Grand Councillor
- In office 1894–1900

Assistant Grand Secretary
- In office 1898–1900

Minister of Personnel
- In office 17 April – 27 October 1900 Serving with Xu Fu
- Preceded by: Xijing
- Succeeded by: Jingxin

Minister of War
- In office 10 June 1898 – 17 April 1900 Serving with Xu Fu (until 1899), Xu Yongyi (since 1899)
- Preceded by: Ronglu
- Succeeded by: Jingxin

Minister of Justice
- In office 4 August 1897 – 10 June 1898 Serving with Liao Shouheng
- Preceded by: Songgui
- Succeeded by: Chongli

Minister of Works
- In office 6 June 1896 – 4 August 1897 Serving with Xu Yingkui
- Preceded by: Huaitabu
- Succeeded by: Songgui

Governor of Guangdong
- In office 7 May 1892 – 4 November 1894
- Preceded by: Liu Ruifen
- Succeeded by: Ma Piyao

Governor of Jiangsu
- In office 20 November 1888 – 7 May 1892
- Preceded by: Songjun
- Succeeded by: Songjun

Governor of Shanxi
- In office 12 April 1885 – 20 November 1888
- Preceded by: Kuibin
- Succeeded by: Wei Rongguang

Personal details
- Born: 1834
- Died: 1900 (aged 65–66) Houma, Shanxi
- Occupation: politician
- Clan name: Tatara
- Courtesy name: Ziliang (子良)

Military service
- Allegiance: Qing dynasty
- Branch/service: Manchu Bordered Blue Banner
- Battles/wars: Boxer Rebellion

= Gangyi =

Manchu politician of the late Qing dynasty

Gangyi (剛毅, 1834–1900), from the Tatara clan with the courtesy name Ziliang (子良), was a Manchu politician of the late Qing dynasty. He was a member of the Manchu Bordered Blue Banner.

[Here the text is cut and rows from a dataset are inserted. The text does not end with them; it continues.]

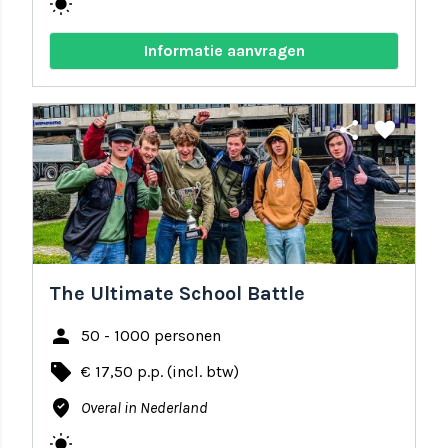
wb_sunny
Informatie aanvragen
share
favorite
The Ultimate School Battle
person
50 - 1000 personen
local_offer
€ 17,50 p.p. (incl. btw)
where_to_vote
Overal in Nederland
wb_sunny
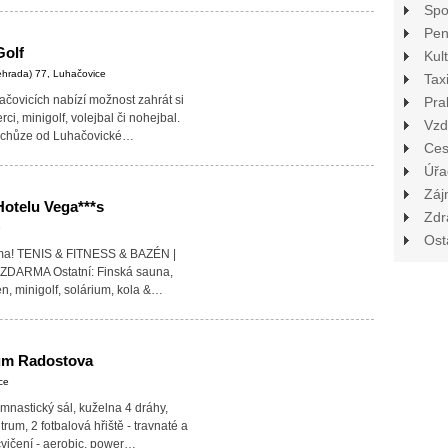
Spo
Pen
Golf
Kul
řehrada) 77, Luhačovice
Tax
ačovicích nabízí možnost zahrát si
Pra
i, minigolf, volejbal či nohejbal.
Vzd
ut chůze od Luhačovické…
Ces
Úřa
Záj
Hotelu Vega***s
Zdr
e
Ost
ma! TENIS & FITNESS & BAZÉN |
ZDARMA Ostatní: Finská sauna,
én, minigolf, solárium, kola &…
um Radostova
ce
ymnastický sál, kuželna 4 dráhy,
rum, 2 fotbalová hřiště - travnaté a
cvičení - aerobic, power…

In 1894, Gangyi resolutely advocated war against Japan, which was appreciated by Empress Dowager Cixi. He opposed the Hundred Days' Reform movement initiated by the Guangxu Emperor and his allies. On 22 September 1898 Cixi launched a coup d'état and put Guangxu under house arrest in the Summer Palace. Gangyi sided with Cixi, he advocated to depose the emperor.

Gangyi was one of the main supporters of the Boxers. After the Boxer Rebellion of broke out, he placed in command of Boxer groups to fight against the Eight-Nation Alliance together with Zaixun, Prince Zhuang.

When Beijing fell to the Eight-Nation Alliance in 1900, he fled from Beijing and later died at Houma, Shanxi. The victorious Eight-Nation Alliance named Gangyi as one of the masterminds behind the rebellion. Gangyi was dismissed from all official positions by Qing court posthumously.